Answer these questions from the article on wireless networks below:
1. Which channels are available for building mesh networks in the United States?
2. How many dBm is 100 milliwatts?
3. What do manufacturers usually give for their routers instead of transmit power or receive sensitivity?

**Article**
※

The 5GHz frequency band is much wider and has more channels, so the diagram is a bit more extensive. Fortunately, these channels do not overlap, so you don’t have to worry about picking non-standard channels like in the 2.4GHz band.
There are many more channels available in the 5GHz band, so it should be easier to select a channel in this band that doesn’t cause interference. This may not always be true -- more and more wireless equipment is starting to use the 5GHz
In the United States, only channels available for building mesh networks are 36, 40, 44, 48, 149, 153, 157, 161, and 165. There are other channels available for Access Points or other types of community networks, but those channels won’t work with mesh wireless. The best place to check what is allowed in your area is online. Links are provided in External Resources at the end of this document.
When setting up your wireless network, you will need to think about what frequency band to use, and what channel to use.
Power and Receiver Sensitivity
Many people want to know how far wireless signals will go. Knowing this is important for planning a network, as the power of the routers will affect the design of the network, and how much equipment is needed.
Different Wi-Fi routers can have very different power levels. Some are much stronger: they have more speaking or transmitting power than others. Some are very good listeners: they have what is called a better receive sensitivity. These two elements define how well wireless devices will connect, and how far away a receiving Wi-Fi router can be.
Manufacturers do not usually publish information about their router’s transmit power or receive sensitivity. Instead, the manufacturer will give a generic “range” rating to their routers, usually relative to each other. In some cases, usually with more business or professional oriented equipment you can find the information for transmit power and receive sensitivity.
A router’s transmit power can be measured with two scales -- milliwatts (mW) or dBm:
- A milliwatt is one thousandth (that’s 1/1000) of a single watt - which is a generic measurement of power. For instance, a light bulb might be 40 watts. A router will have an output power of 100mW, which is 400 times less!
- A dBm is a relative measurement using logarithms. One milliwatt is 0 dBm. 10 milliwatts is 10 dBm; 100 milliwatts is 20 dBm, and so on. This is the scale that many network designers use to calculate if longer wireless links will work.
A few examples of the transmit power levels in common Wi-Fi hardware is below:
10mW (10dBm): Laptop or smartphone, or very low cost Wi-Fi router.
About 25 to 50 meters
100mW (20dBm): Indoor home or office router.
About 50 to 100 meters
100mW (20dBm): Outdoor sector router.
About 5 to 10 kilometers
500mW (1/2 Watt or 27dBm): Outdoor, long distance focused routers.

※

**Raw data**
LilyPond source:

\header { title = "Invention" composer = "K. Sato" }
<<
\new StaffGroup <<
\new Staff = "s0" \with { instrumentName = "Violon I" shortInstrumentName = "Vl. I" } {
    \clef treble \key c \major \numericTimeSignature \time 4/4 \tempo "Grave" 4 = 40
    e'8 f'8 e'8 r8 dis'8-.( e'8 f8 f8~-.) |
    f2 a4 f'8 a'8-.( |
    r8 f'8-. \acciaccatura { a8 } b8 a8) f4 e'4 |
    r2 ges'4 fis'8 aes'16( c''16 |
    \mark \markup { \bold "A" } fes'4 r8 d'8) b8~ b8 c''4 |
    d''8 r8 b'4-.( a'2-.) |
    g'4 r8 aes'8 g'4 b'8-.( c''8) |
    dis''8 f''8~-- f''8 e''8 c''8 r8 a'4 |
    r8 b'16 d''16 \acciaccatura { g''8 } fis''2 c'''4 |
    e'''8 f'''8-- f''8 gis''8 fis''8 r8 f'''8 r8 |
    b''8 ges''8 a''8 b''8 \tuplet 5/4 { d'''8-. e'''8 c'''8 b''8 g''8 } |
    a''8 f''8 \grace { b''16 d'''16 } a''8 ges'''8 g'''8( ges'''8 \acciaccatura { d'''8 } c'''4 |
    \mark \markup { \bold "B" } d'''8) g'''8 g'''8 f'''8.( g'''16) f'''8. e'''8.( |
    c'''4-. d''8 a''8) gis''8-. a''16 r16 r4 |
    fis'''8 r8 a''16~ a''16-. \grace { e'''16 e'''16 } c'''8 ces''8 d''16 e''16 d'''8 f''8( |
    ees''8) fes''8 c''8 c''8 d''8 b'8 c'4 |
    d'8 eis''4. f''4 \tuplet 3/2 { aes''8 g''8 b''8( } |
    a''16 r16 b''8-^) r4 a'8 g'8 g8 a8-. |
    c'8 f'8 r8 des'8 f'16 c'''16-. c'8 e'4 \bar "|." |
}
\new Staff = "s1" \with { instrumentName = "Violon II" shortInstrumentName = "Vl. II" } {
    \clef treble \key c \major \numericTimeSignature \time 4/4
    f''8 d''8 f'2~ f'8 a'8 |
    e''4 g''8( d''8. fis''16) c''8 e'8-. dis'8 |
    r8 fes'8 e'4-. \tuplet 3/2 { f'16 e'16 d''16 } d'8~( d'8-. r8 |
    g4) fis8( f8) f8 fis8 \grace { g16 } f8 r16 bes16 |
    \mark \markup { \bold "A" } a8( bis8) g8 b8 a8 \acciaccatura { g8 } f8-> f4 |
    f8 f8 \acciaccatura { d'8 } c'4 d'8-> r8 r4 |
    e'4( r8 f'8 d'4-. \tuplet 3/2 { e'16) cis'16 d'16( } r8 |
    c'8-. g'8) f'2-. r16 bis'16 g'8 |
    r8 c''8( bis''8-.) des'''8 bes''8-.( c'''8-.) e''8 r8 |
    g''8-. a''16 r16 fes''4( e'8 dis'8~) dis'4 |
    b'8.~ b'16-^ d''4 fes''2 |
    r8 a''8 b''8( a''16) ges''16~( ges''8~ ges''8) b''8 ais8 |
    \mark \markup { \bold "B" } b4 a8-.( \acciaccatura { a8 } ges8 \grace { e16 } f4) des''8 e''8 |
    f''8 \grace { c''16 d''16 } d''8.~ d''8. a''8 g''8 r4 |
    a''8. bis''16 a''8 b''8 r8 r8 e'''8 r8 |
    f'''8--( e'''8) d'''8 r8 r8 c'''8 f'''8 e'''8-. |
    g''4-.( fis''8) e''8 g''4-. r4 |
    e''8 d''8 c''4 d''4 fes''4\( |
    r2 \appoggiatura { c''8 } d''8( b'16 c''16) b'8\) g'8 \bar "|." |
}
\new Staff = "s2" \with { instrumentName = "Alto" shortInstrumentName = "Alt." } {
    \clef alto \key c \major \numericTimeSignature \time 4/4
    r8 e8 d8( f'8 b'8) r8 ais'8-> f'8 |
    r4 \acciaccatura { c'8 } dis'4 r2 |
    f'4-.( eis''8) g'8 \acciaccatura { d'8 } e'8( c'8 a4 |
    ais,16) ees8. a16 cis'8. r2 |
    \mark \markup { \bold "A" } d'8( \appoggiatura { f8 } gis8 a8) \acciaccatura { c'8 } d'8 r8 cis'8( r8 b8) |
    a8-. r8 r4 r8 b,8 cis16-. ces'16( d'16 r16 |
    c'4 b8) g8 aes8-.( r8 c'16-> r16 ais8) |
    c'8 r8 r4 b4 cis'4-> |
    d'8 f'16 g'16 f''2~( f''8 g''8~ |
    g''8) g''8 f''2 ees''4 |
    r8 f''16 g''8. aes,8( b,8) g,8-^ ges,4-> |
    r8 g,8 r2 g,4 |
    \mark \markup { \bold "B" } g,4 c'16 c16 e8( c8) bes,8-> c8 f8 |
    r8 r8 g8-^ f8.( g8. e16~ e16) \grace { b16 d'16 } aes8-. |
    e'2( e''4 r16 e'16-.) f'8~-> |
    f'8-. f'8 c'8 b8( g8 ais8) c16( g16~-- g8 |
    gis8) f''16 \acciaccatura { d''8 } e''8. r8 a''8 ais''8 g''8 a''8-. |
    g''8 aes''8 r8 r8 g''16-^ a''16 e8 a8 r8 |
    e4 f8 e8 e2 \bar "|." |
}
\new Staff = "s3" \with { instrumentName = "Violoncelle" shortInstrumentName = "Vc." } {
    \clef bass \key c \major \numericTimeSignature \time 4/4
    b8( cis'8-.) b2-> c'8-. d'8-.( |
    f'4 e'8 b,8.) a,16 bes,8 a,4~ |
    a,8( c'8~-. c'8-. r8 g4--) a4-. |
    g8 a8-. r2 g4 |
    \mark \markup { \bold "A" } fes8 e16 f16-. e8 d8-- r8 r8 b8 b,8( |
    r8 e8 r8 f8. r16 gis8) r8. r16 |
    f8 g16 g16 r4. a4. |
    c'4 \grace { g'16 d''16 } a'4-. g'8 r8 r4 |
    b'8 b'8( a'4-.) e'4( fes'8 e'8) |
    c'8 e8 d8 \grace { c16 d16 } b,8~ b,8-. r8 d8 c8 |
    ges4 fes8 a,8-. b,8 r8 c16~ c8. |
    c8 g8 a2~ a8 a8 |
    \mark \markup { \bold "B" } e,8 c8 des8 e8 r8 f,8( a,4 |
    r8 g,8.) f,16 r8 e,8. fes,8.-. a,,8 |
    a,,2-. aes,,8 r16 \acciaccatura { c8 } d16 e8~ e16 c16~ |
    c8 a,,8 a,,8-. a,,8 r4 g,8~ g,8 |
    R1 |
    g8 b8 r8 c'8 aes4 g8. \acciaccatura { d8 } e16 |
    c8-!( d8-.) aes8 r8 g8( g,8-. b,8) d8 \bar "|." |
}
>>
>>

※

**Result of the task**
1. Channels 36, 40, 44, 48, 149, 153, 157, 161, and 165.
2. 20 dBm.
3. A generic "range" rating, usually relative to their other routers.